Task details: The answer must be an exact transcription of all the records below.

Collected data
* * * *
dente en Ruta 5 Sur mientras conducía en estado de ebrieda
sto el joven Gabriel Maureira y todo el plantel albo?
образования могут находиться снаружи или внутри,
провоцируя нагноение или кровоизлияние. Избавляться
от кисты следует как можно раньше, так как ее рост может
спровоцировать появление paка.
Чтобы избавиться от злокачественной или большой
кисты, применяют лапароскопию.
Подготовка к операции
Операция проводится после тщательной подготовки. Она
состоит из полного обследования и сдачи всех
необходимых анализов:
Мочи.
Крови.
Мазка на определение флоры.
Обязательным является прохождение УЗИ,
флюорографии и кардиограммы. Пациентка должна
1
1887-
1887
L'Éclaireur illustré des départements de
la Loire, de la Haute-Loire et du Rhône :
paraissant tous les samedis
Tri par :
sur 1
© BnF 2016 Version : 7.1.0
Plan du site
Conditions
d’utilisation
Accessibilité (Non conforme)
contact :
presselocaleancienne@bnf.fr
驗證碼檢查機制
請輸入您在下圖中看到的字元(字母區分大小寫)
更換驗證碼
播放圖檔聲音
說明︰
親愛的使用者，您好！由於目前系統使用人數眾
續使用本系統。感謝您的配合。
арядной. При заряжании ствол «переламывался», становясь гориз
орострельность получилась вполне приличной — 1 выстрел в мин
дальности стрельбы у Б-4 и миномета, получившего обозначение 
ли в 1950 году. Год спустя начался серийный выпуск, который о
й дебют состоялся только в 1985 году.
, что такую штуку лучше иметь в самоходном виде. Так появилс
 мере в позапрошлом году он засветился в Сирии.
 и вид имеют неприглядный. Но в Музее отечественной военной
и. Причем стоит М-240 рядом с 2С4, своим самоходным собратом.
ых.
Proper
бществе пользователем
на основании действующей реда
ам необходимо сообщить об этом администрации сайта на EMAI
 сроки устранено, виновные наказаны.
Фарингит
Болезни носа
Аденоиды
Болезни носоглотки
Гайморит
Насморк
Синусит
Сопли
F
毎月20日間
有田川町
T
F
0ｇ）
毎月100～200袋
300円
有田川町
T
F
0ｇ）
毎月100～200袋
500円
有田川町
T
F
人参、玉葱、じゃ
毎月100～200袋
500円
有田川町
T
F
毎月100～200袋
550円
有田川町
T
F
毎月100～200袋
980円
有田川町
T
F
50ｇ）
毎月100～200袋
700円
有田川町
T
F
* * * *
Solution to the exercise:
dente en Ruta 5 Sur mientras conducía en estado de ebrieda
sto el joven Gabriel Maureira y todo el plantel albo?
образования могут находиться снаружи или внутри,
провоцируя нагноение или кровоизлияние. Избавляться
от кисты следует как можно раньше, так как ее рост может
спровоцировать появление paка.
Чтобы избавиться от злокачественной или большой
кисты, применяют лапароскопию.
Подготовка к операции
Операция проводится после тщательной подготовки. Она
состоит из полного обследования и сдачи всех
необходимых анализов:
Мочи.
Крови.
Мазка на определение флоры.
Обязательным является прохождение УЗИ,
флюорографии и кардиограммы. Пациентка должна
1
1887-
1887
L'Éclaireur illustré des départements de
la Loire, de la Haute-Loire et du Rhône :
paraissant tous les samedis
Tri par :
sur 1
© BnF 2016 Version : 7.1.0
Plan du site
Conditions
d’utilisation
Accessibilité (Non conforme)
contact :
presselocaleancienne@bnf.fr
驗證碼檢查機制
請輸入您在下圖中看到的字元(字母區分大小寫)
更換驗證碼
播放圖檔聲音
說明︰
親愛的使用者，您好！由於目前系統使用人數眾
續使用本系統。感謝您的配合。
арядной. При заряжании ствол «переламывался», становясь гориз
орострельность получилась вполне приличной — 1 выстрел в мин
дальности стрельбы у Б-4 и миномета, получившего обозначение 
ли в 1950 году. Год спустя начался серийный выпуск, который о
й дебют состоялся только в 1985 году.
, что такую штуку лучше иметь в самоходном виде. Так появилс
 мере в позапрошлом году он засветился в Сирии.
 и вид имеют неприглядный. Но в Музее отечественной военной
и. Причем стоит М-240 рядом с 2С4, своим самоходным собратом.
ых.
Proper
бществе пользователем
на основании действующей реда
ам необходимо сообщить об этом администрации сайта на EMAI
 сроки устранено, виновные наказаны.
Фарингит
Болезни носа
Аденоиды
Болезни носоглотки
Гайморит
Насморк
Синусит
Сопли
F
毎月20日間
有田川町
T
F
0ｇ）
毎月100～200袋
300円
有田川町
T
F
0ｇ）
毎月100～200袋
500円
有田川町
T
F
人参、玉葱、じゃ
毎月100～200袋
500円
有田川町
T
F
毎月100～200袋
550円
有田川町
T
F
毎月100～200袋
980円
有田川町
T
F
50ｇ）
毎月100～200袋
700円
有田川町
T
F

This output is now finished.